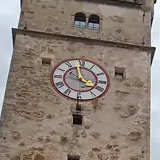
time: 3:58
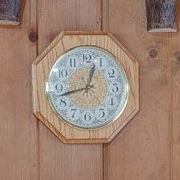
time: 12:42
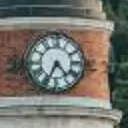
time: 4:34
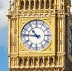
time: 10:45
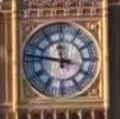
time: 11:46
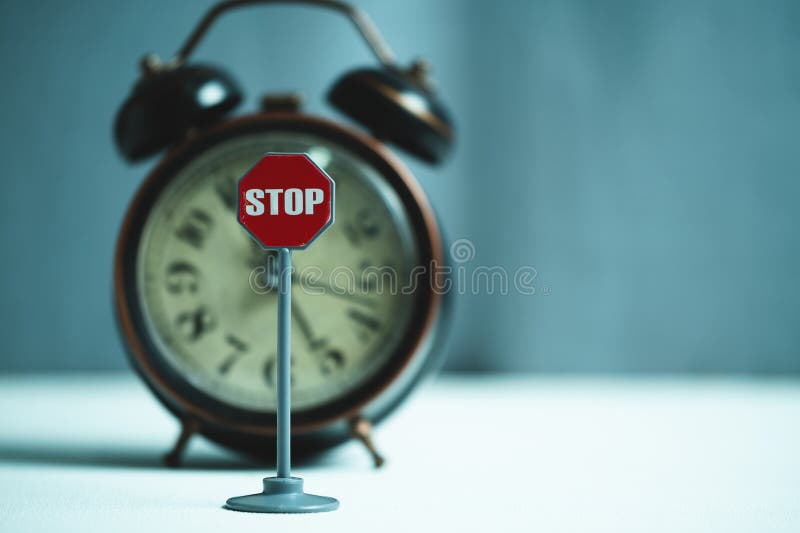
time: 5:18
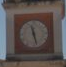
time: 11:27
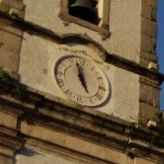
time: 4:57
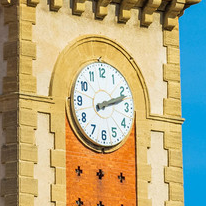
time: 2:11
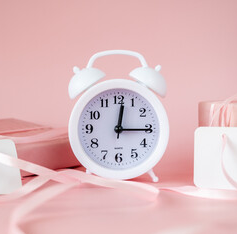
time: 12:15
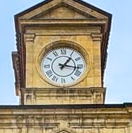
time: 1:16
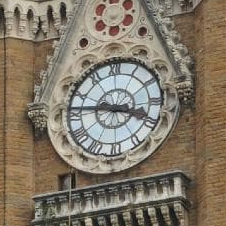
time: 3:46
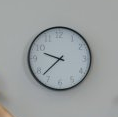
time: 9:37
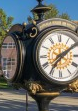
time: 7:09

- Exercise task: Write down the time line from every entry above, copying each one unchanged. Leave the pictures out.

- Solution to this task:
time: 3:58
time: 12:42
time: 4:34
time: 10:45
time: 11:46
time: 5:18
time: 11:27
time: 4:57
time: 2:11
time: 12:15
time: 1:16
time: 3:46
time: 9:37
time: 7:09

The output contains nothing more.